On March 16 Smit Amandla received notice from the DAFF Director General confirming that the vessels were to be handed over to the Department on March 31. Smit Amandla said it contracted an independent third party to inventory the fleet and evaluate the condition of the vessels. The company also provided the Department with a risk assessment on the handover process, which raised several concerns, including the short time allocated by DAFF for the handover; familiarisation of vessels and operations for the new crew and support staff; the expiry of Hull & Machinery and Protection & Indemnity insurance for the vessels at midnight on March 31 and the imminent return of all vessel certificates to the South African Maritime Safety Authority.

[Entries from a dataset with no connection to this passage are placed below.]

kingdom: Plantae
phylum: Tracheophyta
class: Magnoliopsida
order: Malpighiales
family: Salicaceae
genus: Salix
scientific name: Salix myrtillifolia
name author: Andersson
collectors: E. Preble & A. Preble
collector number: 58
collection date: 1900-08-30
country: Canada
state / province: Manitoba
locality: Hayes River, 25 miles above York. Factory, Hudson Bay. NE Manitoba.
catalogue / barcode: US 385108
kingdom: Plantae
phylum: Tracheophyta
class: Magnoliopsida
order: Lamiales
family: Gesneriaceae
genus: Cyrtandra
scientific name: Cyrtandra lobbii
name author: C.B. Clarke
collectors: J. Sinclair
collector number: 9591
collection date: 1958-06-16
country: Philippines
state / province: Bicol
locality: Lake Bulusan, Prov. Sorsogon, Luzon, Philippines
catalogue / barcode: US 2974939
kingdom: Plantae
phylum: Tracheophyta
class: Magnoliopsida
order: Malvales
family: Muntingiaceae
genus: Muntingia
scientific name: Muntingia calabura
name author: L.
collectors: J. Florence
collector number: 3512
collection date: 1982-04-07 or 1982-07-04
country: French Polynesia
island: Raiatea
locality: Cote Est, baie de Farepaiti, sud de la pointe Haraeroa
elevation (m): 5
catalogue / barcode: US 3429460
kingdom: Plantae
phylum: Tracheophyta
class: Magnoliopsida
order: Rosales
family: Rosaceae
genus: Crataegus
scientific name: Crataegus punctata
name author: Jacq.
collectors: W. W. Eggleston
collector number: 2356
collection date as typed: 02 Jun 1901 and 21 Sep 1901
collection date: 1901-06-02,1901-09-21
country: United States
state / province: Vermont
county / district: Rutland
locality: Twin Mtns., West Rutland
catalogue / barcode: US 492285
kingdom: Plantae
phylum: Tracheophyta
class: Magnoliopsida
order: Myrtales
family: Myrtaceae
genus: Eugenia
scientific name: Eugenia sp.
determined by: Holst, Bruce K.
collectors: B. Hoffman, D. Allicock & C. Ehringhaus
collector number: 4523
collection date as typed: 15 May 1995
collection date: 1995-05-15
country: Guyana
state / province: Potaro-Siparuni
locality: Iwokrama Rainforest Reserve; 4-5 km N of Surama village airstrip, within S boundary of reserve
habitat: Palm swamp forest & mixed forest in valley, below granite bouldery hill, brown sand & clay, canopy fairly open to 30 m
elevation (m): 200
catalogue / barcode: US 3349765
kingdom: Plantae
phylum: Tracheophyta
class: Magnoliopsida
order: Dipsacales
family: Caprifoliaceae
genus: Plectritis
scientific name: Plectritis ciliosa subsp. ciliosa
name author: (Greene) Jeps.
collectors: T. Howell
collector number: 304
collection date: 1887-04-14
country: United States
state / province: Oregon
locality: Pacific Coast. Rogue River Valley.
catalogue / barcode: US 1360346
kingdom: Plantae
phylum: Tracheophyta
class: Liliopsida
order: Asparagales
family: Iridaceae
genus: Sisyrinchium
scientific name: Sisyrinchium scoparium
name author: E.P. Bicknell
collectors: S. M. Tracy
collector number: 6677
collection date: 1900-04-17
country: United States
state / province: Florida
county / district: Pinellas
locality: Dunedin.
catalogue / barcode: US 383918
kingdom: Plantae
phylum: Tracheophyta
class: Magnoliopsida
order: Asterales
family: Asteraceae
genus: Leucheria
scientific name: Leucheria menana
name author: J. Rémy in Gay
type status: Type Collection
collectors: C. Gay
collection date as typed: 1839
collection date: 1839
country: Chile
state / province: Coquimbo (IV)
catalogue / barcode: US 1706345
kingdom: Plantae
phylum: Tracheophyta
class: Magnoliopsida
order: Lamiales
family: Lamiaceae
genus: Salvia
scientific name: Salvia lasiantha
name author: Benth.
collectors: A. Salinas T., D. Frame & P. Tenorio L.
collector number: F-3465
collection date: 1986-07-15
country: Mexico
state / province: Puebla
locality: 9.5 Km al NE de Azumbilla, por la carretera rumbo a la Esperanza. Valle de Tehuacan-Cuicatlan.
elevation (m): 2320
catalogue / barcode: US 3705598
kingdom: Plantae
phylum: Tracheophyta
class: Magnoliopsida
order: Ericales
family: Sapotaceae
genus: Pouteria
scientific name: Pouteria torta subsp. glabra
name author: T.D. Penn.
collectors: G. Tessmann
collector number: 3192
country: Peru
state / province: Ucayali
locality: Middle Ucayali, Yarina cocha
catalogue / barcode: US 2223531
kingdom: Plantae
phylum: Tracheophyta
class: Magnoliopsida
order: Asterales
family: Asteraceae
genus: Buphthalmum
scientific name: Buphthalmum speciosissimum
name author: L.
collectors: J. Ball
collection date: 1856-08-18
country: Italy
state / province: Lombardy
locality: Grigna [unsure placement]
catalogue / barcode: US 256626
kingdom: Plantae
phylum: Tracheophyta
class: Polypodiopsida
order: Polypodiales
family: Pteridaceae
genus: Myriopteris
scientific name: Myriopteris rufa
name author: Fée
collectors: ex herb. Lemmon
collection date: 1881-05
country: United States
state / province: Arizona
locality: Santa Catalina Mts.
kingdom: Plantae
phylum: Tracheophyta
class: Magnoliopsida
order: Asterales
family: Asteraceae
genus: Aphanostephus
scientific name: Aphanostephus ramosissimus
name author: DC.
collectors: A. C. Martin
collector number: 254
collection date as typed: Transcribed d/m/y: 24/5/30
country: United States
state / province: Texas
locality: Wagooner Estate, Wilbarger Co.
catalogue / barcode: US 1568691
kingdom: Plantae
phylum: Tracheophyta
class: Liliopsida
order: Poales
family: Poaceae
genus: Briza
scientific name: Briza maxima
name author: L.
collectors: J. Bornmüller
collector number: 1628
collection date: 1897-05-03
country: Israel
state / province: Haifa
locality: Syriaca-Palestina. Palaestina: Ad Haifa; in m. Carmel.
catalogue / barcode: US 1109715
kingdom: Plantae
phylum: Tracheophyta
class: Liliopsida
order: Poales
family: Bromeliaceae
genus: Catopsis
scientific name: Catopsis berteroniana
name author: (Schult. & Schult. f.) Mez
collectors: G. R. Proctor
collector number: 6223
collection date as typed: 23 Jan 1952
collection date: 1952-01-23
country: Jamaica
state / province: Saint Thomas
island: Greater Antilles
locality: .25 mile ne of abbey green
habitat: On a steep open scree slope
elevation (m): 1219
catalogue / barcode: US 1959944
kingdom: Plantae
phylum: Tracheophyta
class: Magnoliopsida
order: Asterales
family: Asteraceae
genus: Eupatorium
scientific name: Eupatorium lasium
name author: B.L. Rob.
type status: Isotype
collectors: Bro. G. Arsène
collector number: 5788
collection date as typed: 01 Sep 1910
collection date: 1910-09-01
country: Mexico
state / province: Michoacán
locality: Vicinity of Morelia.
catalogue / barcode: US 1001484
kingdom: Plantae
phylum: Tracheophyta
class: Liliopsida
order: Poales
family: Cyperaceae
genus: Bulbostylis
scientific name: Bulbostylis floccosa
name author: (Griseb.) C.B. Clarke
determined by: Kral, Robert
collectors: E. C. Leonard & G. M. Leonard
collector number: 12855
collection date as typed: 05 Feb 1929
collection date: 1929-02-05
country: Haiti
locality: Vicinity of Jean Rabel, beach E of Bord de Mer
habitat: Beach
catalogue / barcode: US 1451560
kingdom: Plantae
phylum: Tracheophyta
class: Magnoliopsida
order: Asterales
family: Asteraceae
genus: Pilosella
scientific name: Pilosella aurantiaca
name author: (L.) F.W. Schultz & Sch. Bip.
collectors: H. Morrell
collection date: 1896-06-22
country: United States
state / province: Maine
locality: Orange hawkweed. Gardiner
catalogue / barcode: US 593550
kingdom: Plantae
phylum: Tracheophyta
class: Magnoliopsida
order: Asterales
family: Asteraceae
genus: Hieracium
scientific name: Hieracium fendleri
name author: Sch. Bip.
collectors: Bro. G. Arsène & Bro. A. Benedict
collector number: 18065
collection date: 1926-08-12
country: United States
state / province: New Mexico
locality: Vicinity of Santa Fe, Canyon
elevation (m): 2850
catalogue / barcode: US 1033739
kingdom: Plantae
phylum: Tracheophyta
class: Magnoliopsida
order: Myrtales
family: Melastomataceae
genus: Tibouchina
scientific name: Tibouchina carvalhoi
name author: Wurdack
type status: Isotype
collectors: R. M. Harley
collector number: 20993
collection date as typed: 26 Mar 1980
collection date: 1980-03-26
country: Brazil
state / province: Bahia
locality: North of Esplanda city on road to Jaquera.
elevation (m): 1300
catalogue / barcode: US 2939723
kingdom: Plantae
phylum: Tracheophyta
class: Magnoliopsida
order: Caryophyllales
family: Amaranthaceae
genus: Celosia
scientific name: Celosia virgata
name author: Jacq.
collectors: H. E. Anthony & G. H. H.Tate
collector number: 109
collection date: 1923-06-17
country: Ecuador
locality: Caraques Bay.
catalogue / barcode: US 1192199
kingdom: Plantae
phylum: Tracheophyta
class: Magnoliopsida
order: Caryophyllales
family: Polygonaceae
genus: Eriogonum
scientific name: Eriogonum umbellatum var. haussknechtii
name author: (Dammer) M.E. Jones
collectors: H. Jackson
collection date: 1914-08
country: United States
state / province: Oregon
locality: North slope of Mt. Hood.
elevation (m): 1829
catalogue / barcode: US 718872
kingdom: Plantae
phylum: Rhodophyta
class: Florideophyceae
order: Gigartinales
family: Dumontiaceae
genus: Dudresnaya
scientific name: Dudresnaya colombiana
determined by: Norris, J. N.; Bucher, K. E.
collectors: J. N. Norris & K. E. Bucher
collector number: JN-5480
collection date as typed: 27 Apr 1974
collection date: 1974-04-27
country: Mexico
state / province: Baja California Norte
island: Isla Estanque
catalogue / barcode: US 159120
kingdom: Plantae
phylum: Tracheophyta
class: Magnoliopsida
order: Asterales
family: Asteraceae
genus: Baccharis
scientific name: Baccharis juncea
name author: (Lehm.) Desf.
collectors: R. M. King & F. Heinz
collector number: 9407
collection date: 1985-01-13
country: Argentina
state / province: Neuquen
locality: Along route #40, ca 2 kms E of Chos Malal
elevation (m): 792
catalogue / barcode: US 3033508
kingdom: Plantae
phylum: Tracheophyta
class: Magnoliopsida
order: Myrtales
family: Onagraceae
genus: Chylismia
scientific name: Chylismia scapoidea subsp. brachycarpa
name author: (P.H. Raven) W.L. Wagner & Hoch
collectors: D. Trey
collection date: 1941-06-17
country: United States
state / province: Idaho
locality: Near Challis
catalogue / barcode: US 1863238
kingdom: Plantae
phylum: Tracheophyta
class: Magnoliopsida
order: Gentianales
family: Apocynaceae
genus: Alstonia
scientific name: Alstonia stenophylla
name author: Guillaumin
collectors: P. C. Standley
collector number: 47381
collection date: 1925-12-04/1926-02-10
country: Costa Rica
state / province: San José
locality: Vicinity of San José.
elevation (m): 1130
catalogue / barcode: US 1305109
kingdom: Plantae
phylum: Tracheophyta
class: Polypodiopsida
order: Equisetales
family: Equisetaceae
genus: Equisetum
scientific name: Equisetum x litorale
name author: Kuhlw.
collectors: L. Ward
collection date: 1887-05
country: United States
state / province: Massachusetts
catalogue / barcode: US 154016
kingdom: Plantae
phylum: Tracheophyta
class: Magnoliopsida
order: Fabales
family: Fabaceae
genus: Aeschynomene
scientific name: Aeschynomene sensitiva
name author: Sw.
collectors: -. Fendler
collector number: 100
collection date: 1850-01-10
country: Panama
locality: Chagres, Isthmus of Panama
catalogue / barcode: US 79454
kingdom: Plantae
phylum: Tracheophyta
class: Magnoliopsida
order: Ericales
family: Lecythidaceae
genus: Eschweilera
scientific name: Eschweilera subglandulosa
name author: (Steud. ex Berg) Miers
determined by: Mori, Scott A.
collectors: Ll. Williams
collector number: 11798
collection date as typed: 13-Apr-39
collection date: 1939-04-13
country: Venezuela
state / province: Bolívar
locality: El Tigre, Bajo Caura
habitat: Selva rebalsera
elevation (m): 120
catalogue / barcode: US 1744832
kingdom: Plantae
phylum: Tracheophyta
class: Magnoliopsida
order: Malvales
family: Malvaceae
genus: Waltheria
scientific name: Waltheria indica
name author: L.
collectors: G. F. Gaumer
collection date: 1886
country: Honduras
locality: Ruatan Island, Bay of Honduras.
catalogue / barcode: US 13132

Rams Mabote, spokesman for Joemat-Pettersson, said certification of the vessels should be resolved within 14 days. “The navy has assured us that there is no crisis in this regard and where necessary naval vessels will be used while certification is being finalised,” he said.

Joemat-Pettersson had earlier discussed the possibility of using the South African Navy to patrol the country’s coastline following the end of the contract with Smit Amandla Marine and the failure to secure another contract.

In November 2011 Joemat-Pettersson announced that an R800 million tender had been awarded to the politically-connected Sekunjalo Consortium to take over patrolling operations on South Africa’s coastlines following the end of Smit Amandla’s five-year contract. A subsidiary of Sekunjalo, Premier Fishing, has fishing rights on the South African coast, representing a potential conflict of interests. The contract has since been withdrawn.

Last month Joemat-Pettersson called for an investigation into the awarding of R1 billion worth of contracts dating back to 2005 to man and maintain her department’s research and patrol vessels.

Business Day reports Joemat-Pettersson’s legal advisor as saying that Smit Amandla should be investigated as contracts were allegedly awarded without a tender process. She would also like to know more about a company called Pentow Marine, which is a Dutch associate of Smit Amandla.

In 2000, the then Department of Environmental Affairs and Tourism awarded Smit Pentow Marine a five-year ship and crew management contract, after a tender process. Although Smit Pentow Marine became Smit Amandla in 2005, a new tender was not issued in April that year but the original contract extended for another five years.

Director-General of the Department of Agriculture, Forestry and Fisheries, Langa Zita said that he would “like the authorities to investigate the context in which the relationship between Smit Pentow Marine’s and its then BEE partner, Dudula Fishing, was terminated and whether there was no corruption in the way in which Smit Amandla was brought in.”

Meanwhile, the Public Protector and the Competition Commission will investigate how Sekunjalo won the contract in November 2011.